As the dog days of summer begin to wane, the Coyote pups that were conceived this past February and born the last of April are now approaching adulthood.
Beginning in September, the population will be entering the phase known in our industry as the "Dispersal Phase." This is when the mother Coyote runs off her young male offspring and they must disperse and find their own territory to start their own family group. A young male coyote may move 10-50 miles before they find a location that is not currently inhabited by another Coyote family group.
During this time, Coyote sightings should increase as the weather cools and the family groups begin to move more and more. Mortality among these juvenile coyotes is highest this time of year due to the dispersal urge for they are roaming, crossing roads and highways and many die due to car/coyote collisions. Others die invading other more aggressive adult Coyotes' territory for these established family groups will defend their territory against all other trespassers even if it leads to the death of the offender. There are 3 major "Dispersal Routes" that Coyotes utilize during this timeframe. Railroad tracks, Highways and major Riverbottoms and Watersheds.

▸ **MATERIAL PROVIDED**:
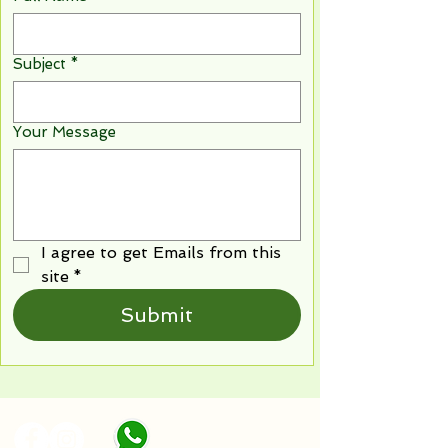
Subject
*
Your Message
I agree to get Emails from this 
site
*
Submit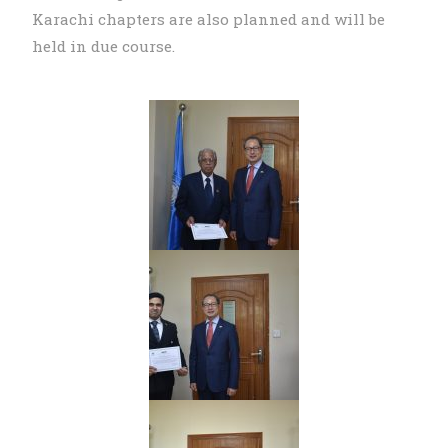
Karachi chapters are also planned and will be
held in due course.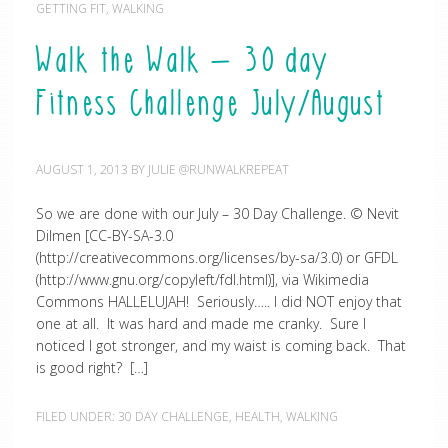
GETTING FIT
,
WALKING
Walk the Walk – 30 day
Fitness Challenge July/August
AUGUST 1, 2013
BY
JULIE @RUNWALKREPEAT
So we are done with our July – 30 Day Challenge. © Nevit
Dilmen [CC-BY-SA-3.0
(http://creativecommons.org/licenses/by-sa/3.0) or GFDL
(http://www.gnu.org/copyleft/fdl.html)], via Wikimedia
Commons HALLELUJAH! Seriously….. I did NOT enjoy that
one at all. It was hard and made me cranky. Sure I
noticed I got stronger, and my waist is coming back. That
is good right? […]
FILED UNDER:
30 DAY CHALLENGE
,
HEALTH
,
WALKING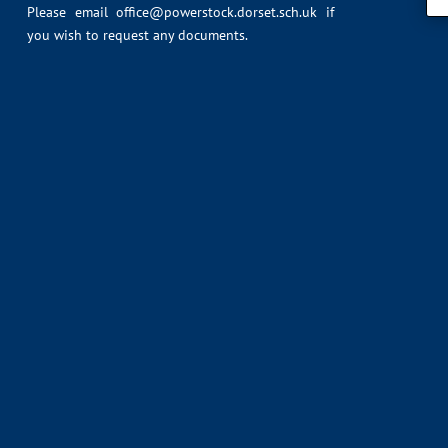
Please email
office@powerstock.dorset.sch.uk
if
you wish to request any documents.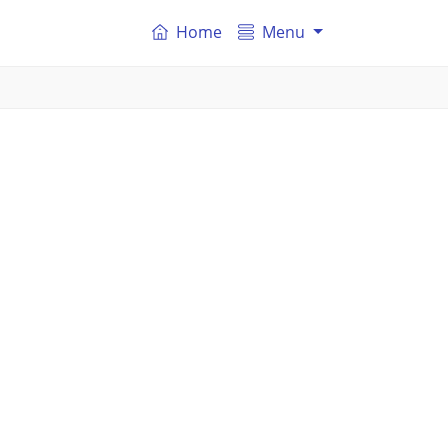
Home
Menu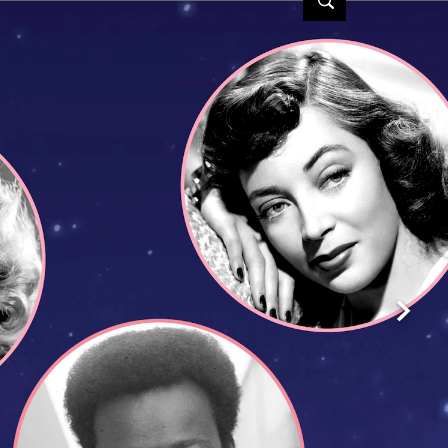
 | TCM
Next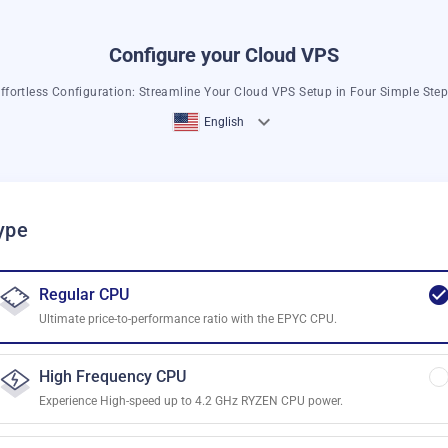
Configure your Cloud VPS
ffortless Configuration: Streamline Your Cloud VPS Setup in Four Simple Ste
English
ype
Regular CPU
Ultimate price-to-performance ratio with the EPYC CPU.
High Frequency CPU
Experience High-speed up to 4.2 GHz RYZEN CPU power.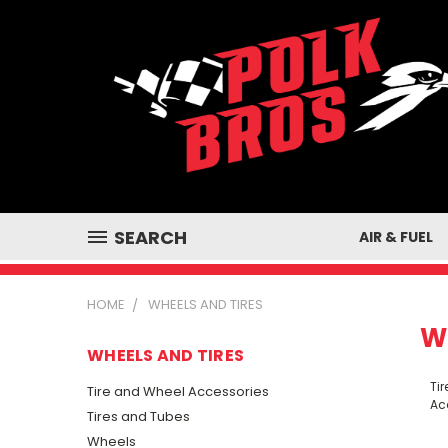
SEARCH
AIR & FUEL
HOME
WHEELS AND TIRES
W
WHEELS AND TIRES
Ti
Tire and Wheel Accessories
Ac
Tires and Tubes
Wheels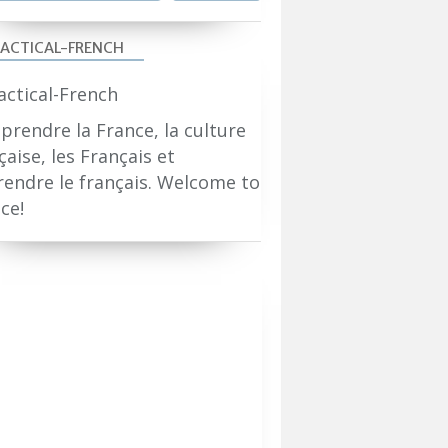
ACTICAL-FRENCH
rendre la France, la culture
çaise, les Français et
endre le français. Welcome to
ce!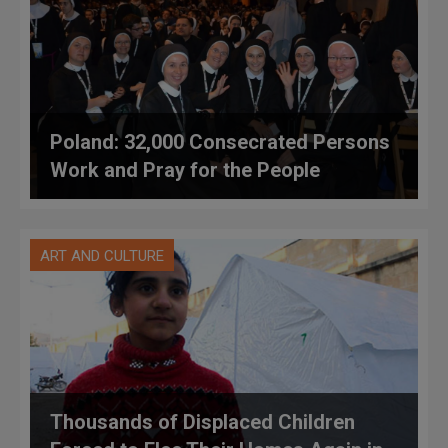
Poland: 32,000 Consecrated Persons
Work and Pray for the People
ART AND CULTURE
Thousands of Displaced Children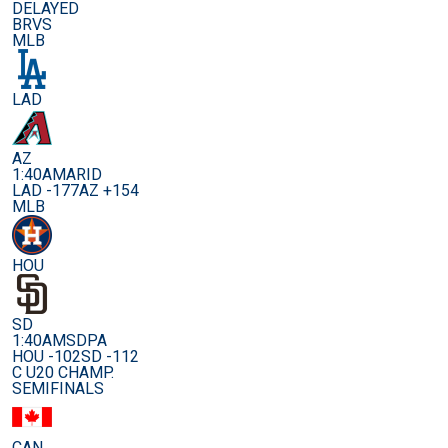
DELAYED
BRVS
MLB
LAD
AZ
1:40AM
ARID
LAD -177
AZ +154
MLB
HOU
SD
1:40AM
SDPA
HOU -102
SD -112
C U20 CHAMP.
SEMIFINALS
CAN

▸ **SET OF TASKS**:
1. According to the text on coyote dispersal, how far may a young male coyote travel before it finds a location not already inhabited by another coyote family group?
2. Write the next few sentences of the text on coyote dispersal, continuing from its final sentence.

▸ **RESULTS IN ORDER**:
1. Between 10 and 50 miles.

2.
As Fall transitions into Winter, food becomes much more scarce. Coyotes who might have only had to travel a mile or two each night during the Summer months to find enough food to satisfy their hunger now have to cruise up to 5-10 miles per night to locate a food source. If a large cow dies in a pasture from sickness or disease, you can bet that every coyote within a 5 mile radius will know where the carcass is within one or two nights. If the Juvenile Coyote makes it through it's first winter, it will have acquired the survival skills to live between 5 and 8 years in the wild.